I'm not sure why stream processor count is an interesting metric besides comparing within one architecture. Nvidia has been favouring fatter GPU cores that do more and take more space and thus have a lower count, AMD has been favouring the opposite, they're just different ways of getting at an end goal. In past architectures Nvidias used to be odd things like 4 thin, 1 "fat" core, and things like that.
This is completely unlike a 4 core CPU doing the same performance as an 8 core, as GPUs are "embarrassingly parallel" devices and don't have such issues scaling performance by core count.
As for the higher on paper flops - that's directly BECAUSE of the higher shader core count. It's just a mathematical statement, nothing more, (stream processors) X (frequency in GHz) X 2 (operations per core per clock) = GFLOPS for AMD architectures. It doesn't denote performance. Again, I never got why "Nvidia does more with less flops" should be a particularly interesting statement. What's the price, and what's the performance, in the end.
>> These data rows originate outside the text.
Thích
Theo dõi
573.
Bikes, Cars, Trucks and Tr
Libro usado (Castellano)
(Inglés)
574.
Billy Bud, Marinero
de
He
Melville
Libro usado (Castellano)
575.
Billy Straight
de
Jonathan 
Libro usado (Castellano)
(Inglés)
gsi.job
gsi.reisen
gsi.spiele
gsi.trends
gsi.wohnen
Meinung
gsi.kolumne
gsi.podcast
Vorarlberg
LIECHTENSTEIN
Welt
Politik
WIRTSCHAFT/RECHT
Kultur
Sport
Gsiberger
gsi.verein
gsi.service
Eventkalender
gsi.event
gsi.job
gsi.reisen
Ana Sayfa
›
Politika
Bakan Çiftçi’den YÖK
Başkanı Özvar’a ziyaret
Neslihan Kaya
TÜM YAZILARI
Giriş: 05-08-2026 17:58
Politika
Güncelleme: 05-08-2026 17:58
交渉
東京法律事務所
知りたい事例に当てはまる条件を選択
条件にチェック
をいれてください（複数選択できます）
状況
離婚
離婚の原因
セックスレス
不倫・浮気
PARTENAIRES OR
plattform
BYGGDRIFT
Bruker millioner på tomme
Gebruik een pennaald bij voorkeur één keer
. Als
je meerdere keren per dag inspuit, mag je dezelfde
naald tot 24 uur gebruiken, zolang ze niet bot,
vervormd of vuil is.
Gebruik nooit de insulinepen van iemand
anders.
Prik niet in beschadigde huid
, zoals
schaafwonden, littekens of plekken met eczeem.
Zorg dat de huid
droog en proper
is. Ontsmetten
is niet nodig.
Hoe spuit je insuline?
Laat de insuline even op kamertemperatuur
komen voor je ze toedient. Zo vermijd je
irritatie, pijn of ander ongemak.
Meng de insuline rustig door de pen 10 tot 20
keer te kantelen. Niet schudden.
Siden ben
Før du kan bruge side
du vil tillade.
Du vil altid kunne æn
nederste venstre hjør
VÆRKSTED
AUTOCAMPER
One could just as well say "for gaming performance X, AMD has more flops than Nvidia", equally meaningless.
Now, it's less efficient, yes, but I'd be interested in how much of that is GloFos shitty process compared to TSMC. AMD was legally obligated to have a certain number of wafers ordered from Glofo, so they chose the mid range 480 to fit the bill, while higher end cards will be TSMC and should improve the efficiency equation.